Am meisten Spaß bietet die Sprache, die Hauptattraktion auch in diesem Haas-Roman. Genussvoll zelebriert er sie in den Bemühungen des Sizilianers beim Erlernen des Deutschen, wenn dem Gleichklang der Worte, der Missklang gegenübersteht, wenn Elio über die unterschiedlichen Bedeutungen eines Wortes nachdenkt oder über die Zeitform der „Vorzukunft“. Die sei, laut seiner Lehrerin, zu vernachlässigen. Da sollte sie mal „Wackelkontakt“ lesen! Denn in diesem Roman wird sie spätestens dann relevant, wenn es Escher „wie ein kalter Wind durch sein Gehör zog“. „Er wollte wissen, wie der Dreck weiter ging“, sein eigenes Schicksal, die Vorzukunft sozusagen.

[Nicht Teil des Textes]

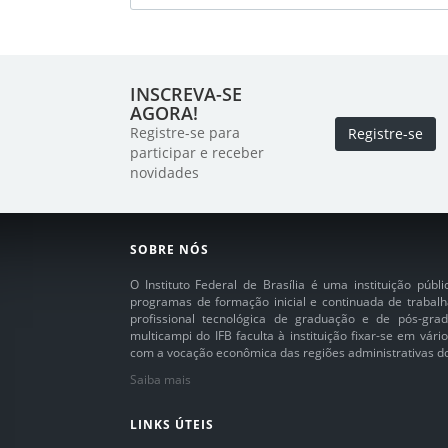
INSCREVA-SE
AGORA!
Registre-se para
Registre-se
participar e receber
novidades
SOBRE NÓS
O Instituto Federal de Brasília é uma instituição púb
programas de formação inicial e continuada de trabalh
profissional tecnológica de graduação e de pós-grad
multicampi do IFB faculta à instituição fixar-se em vár
com a vocação econômica das regiões administrativas do 
Saiba mais
LINKS ÚTEIS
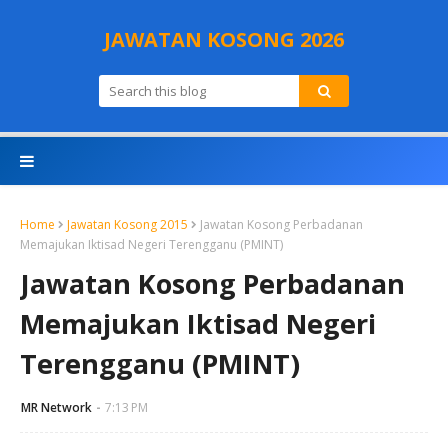
JAWATAN KOSONG 2026
Home
Jawatan Kosong 2015
Jawatan Kosong Perbadanan
Memajukan Iktisad Negeri Terengganu (PMINT)
Jawatan Kosong Perbadanan
Memajukan Iktisad Negeri
Terengganu (PMINT)
MR Network
7:13 PM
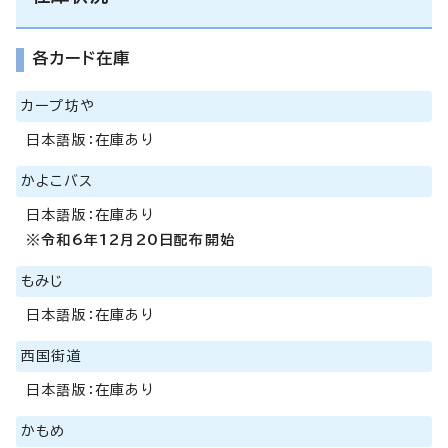
各カード在庫
カープ坊や
日本語版：在庫あり
かよこバス
日本語版：在庫あり
※令和6年12月20日配布開始
もみじ
日本語版：在庫あり
西国街道
日本語版：在庫あり
かもめ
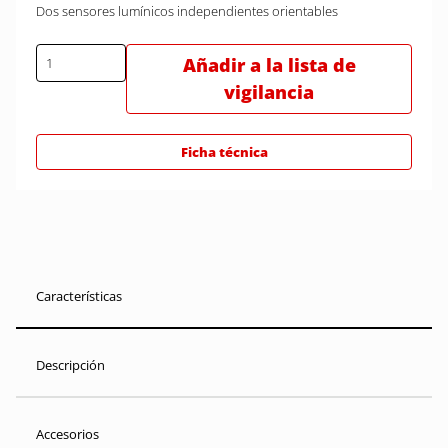
Dos sensores lumínicos independientes orientables
Añadir a la lista de
vigilancia
Ficha técnica
Características
Descripción
Accesorios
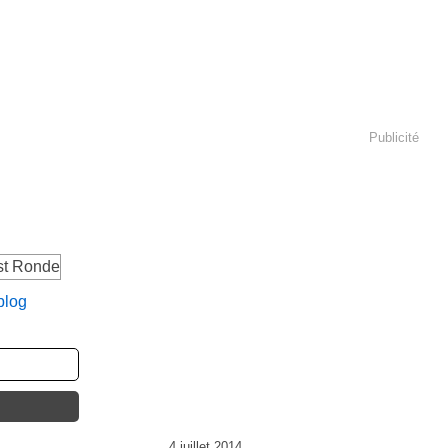
Publicité
blog
4 juillet 2014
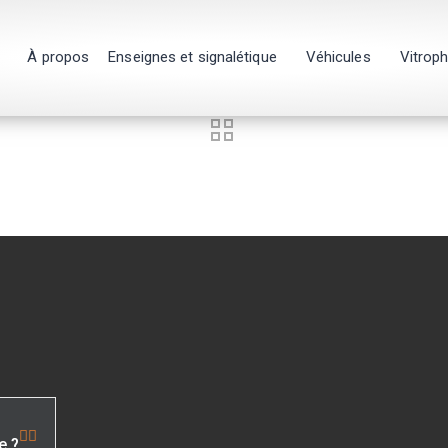
À propos
Enseignes et signalétique
Véhicules
Vitrop
e ?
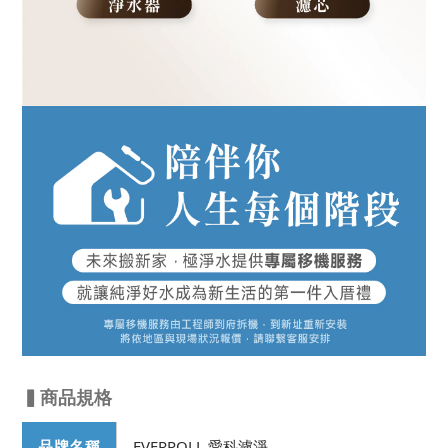
▍商品規格
品牌名稱
EVERPOLL 愛科濾淨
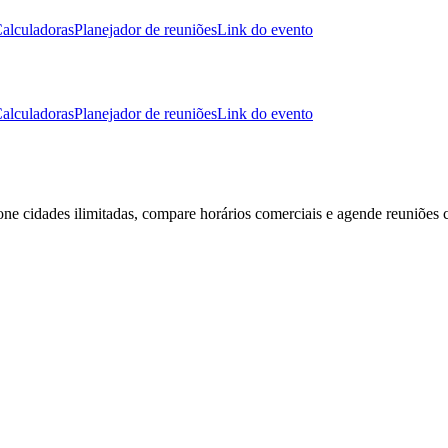
alculadoras
Planejador de reuniões
Link do evento
alculadoras
Planejador de reuniões
Link do evento
ione cidades ilimitadas, compare horários comerciais e agende reuniões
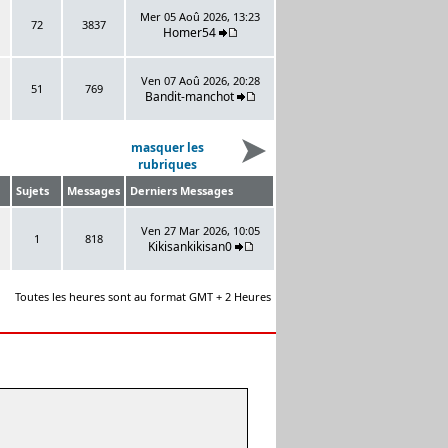
Mer 05 Aoû 2026, 13:23
72
3837
Homer54
Ven 07 Aoû 2026, 20:28
51
769
Bandit-manchot
masquer les
rubriques
Sujets
Messages
Derniers Messages
Ven 27 Mar 2026, 10:05
1
818
Kikisankikisan0
Toutes les heures sont au format GMT + 2 Heures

Ein wenig gespoilert habe ich jetzt schon, doch keine Bange. Der mit viel Spannung geladene „Wackelkontakt“ lässt auch bei wiederholtem Auslösen Funken sprühen.
Wer, anders als die Rezensentin, Puzzeln nicht als vernachlässigungswürdigen Zeitvertreib ansieht, findet bei Hanser ein außergewöhnliches Motiv.